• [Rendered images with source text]
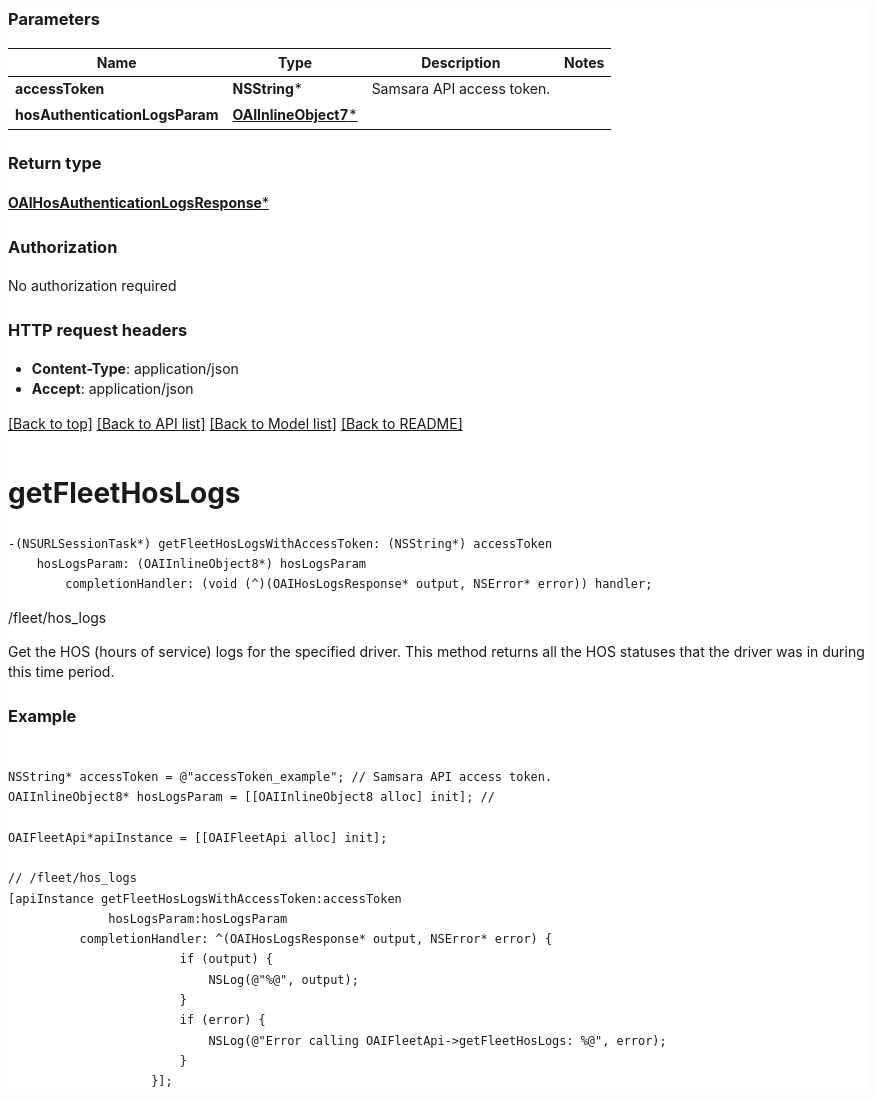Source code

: ### Parameters

Name | Type | Description  | Notes
------------- | ------------- | ------------- | -------------
 **accessToken** | **NSString***| Samsara API access token. | 
 **hosAuthenticationLogsParam** | [**OAIInlineObject7***](OAIInlineObject7.md)|  | 

### Return type

[**OAIHosAuthenticationLogsResponse***](OAIHosAuthenticationLogsResponse.md)

### Authorization

No authorization required

### HTTP request headers

 - **Content-Type**: application/json
 - **Accept**: application/json

[[Back to top]](#) [[Back to API list]](../README.md#documentation-for-api-endpoints) [[Back to Model list]](../README.md#documentation-for-models) [[Back to README]](../README.md)

# **getFleetHosLogs**
```objc
-(NSURLSessionTask*) getFleetHosLogsWithAccessToken: (NSString*) accessToken
    hosLogsParam: (OAIInlineObject8*) hosLogsParam
        completionHandler: (void (^)(OAIHosLogsResponse* output, NSError* error)) handler;
```

/fleet/hos_logs

Get the HOS (hours of service) logs for the specified driver. This method returns all the HOS statuses that the driver was in during this time period.

### Example 
```objc

NSString* accessToken = @"accessToken_example"; // Samsara API access token.
OAIInlineObject8* hosLogsParam = [[OAIInlineObject8 alloc] init]; // 

OAIFleetApi*apiInstance = [[OAIFleetApi alloc] init];

// /fleet/hos_logs
[apiInstance getFleetHosLogsWithAccessToken:accessToken
              hosLogsParam:hosLogsParam
          completionHandler: ^(OAIHosLogsResponse* output, NSError* error) {
                        if (output) {
                            NSLog(@"%@", output);
                        }
                        if (error) {
                            NSLog(@"Error calling OAIFleetApi->getFleetHosLogs: %@", error);
                        }
                    }];
```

• [TASK REQUIREMENTS]
Leave out the pictures and copy every record above exactly.

• [EXERCISE RESULT]
Source code

: ### Parameters

Name | Type | Description  | Notes
------------- | ------------- | ------------- | -------------
 **accessToken** | **NSString***| Samsara API access token. | 
 **hosAuthenticationLogsParam** | [**OAIInlineObject7***](OAIInlineObject7.md)|  | 

### Return type

[**OAIHosAuthenticationLogsResponse***](OAIHosAuthenticationLogsResponse.md)

### Authorization

No authorization required

### HTTP request headers

 - **Content-Type**: application/json
 - **Accept**: application/json

[[Back to top]](#) [[Back to API list]](../README.md#documentation-for-api-endpoints) [[Back to Model list]](../README.md#documentation-for-models) [[Back to README]](../README.md)

# **getFleetHosLogs**
```objc
-(NSURLSessionTask*) getFleetHosLogsWithAccessToken: (NSString*) accessToken
    hosLogsParam: (OAIInlineObject8*) hosLogsParam
        completionHandler: (void (^)(OAIHosLogsResponse* output, NSError* error)) handler;
```

/fleet/hos_logs

Get the HOS (hours of service) logs for the specified driver. This method returns all the HOS statuses that the driver was in during this time period.

### Example 
```objc

NSString* accessToken = @"accessToken_example"; // Samsara API access token.
OAIInlineObject8* hosLogsParam = [[OAIInlineObject8 alloc] init]; // 

OAIFleetApi*apiInstance = [[OAIFleetApi alloc] init];

// /fleet/hos_logs
[apiInstance getFleetHosLogsWithAccessToken:accessToken
              hosLogsParam:hosLogsParam
          completionHandler: ^(OAIHosLogsResponse* output, NSError* error) {
                        if (output) {
                            NSLog(@"%@", output);
                        }
                        if (error) {
                            NSLog(@"Error calling OAIFleetApi->getFleetHosLogs: %@", error);
                        }
                    }];
```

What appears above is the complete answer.